Longitudinal (every 6 months for at least 6 scans) SDOCT (870 nm, Spectralis, Heidelberg Engineering) ONH (24 radial Bscans) and RNFLT circle scans from one eye each of 71 subjects were analyzed (from 227 within the Portland Progression Project) after being identified as the fastest visual field progressors (MD change; -2.23 to -0.04 dB/yr) over the same period. Within the ONH Bscans, Bruch’s membrane opening (BMO) and the internal limiting membrane (ILM) were segmented using Spectralis software, then hand corrected, allowing global MRW and MRA to be generated (Gardiner et al, AJO 2013, Epub). Circle scans were separately hand corrected before RNFLT was generated.

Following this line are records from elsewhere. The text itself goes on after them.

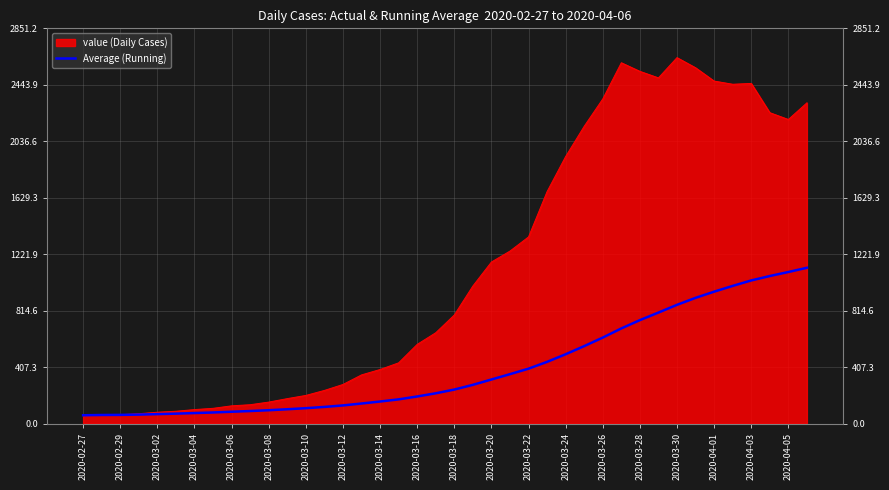

What is the average value?

404.7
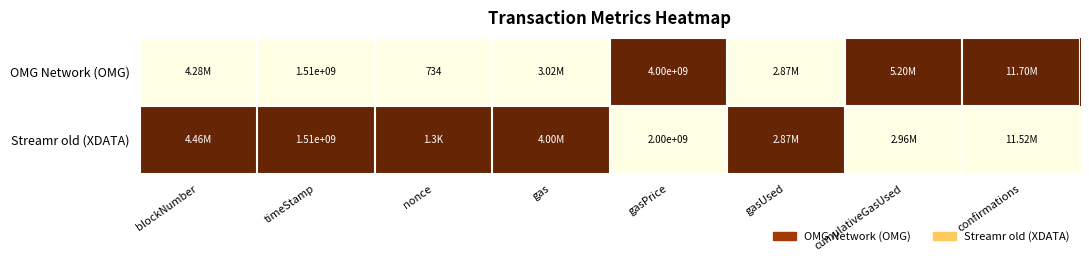

What is the total value across all series at gasPrice?

6000000000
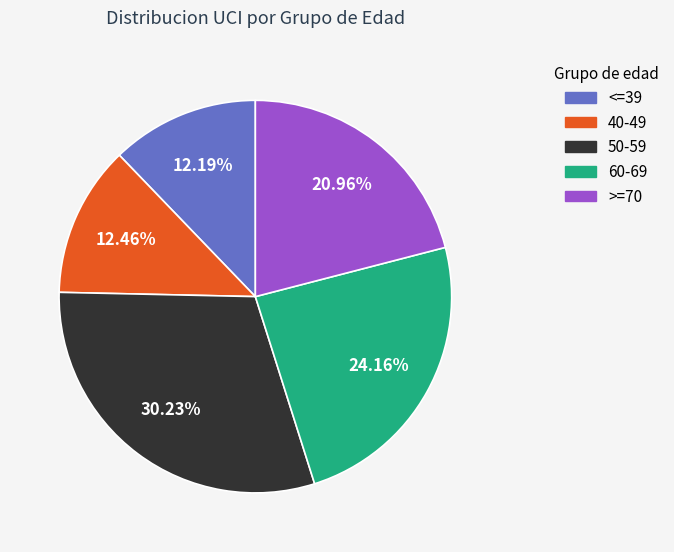

Is there a majority slice in this chart?

No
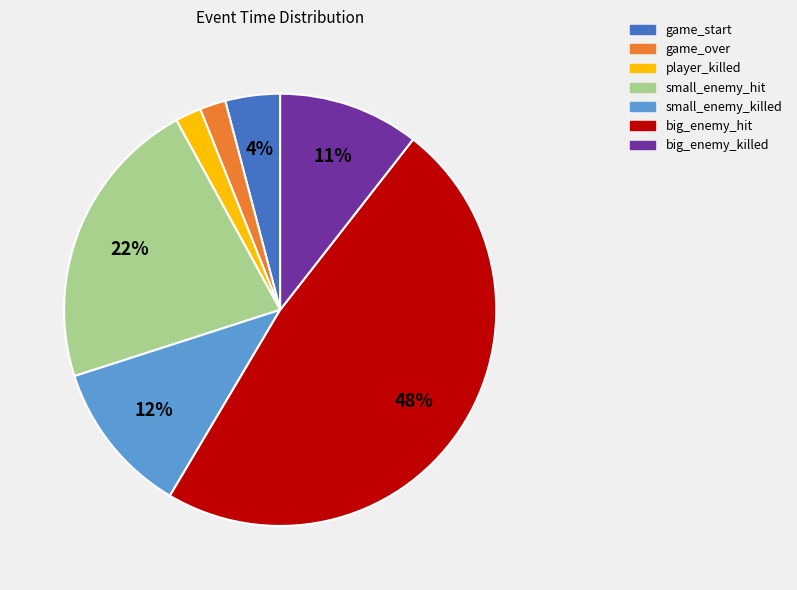

True or false: small_enemy_hit accounts for 31% of the total.

False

Longitudinal SNRs, defined as the rate of change divided by the standard deviation of residuals from the trendline (Gardiner et al, TVST 2013), were calculated for MRW, MRA and RNFLT for each eye, assuming linear change over time.
Mean rates of change in these 71 eyes were -2.45 μm/yr for MRW, -10,027 μm2/yr for MRA, and -1.33 µm/yr for RNFLT. The 90th percentiles of the absolute rate of change were used, and longitudinal SNRs were -1.51/yr, -1.39/yr and -1.55/yr for MRW, MRA and RNFLT respectively. Longitudinal SNRs for MRA and RNFLT were significantly different (p=0.014, Wilcoxon rank sum test), whereas differences between MRW and MRA (p=0.42) or RNFLT (p=0.13) were not significant.
Among eyes showing visual field change, MRW and RNFLT demonstrate better longitudinal SNRs than MRA. SNR analysis may be useful in comparing ONH neuroretinal rim parameters and RNFLT change, as it overcomes differences in measurement units.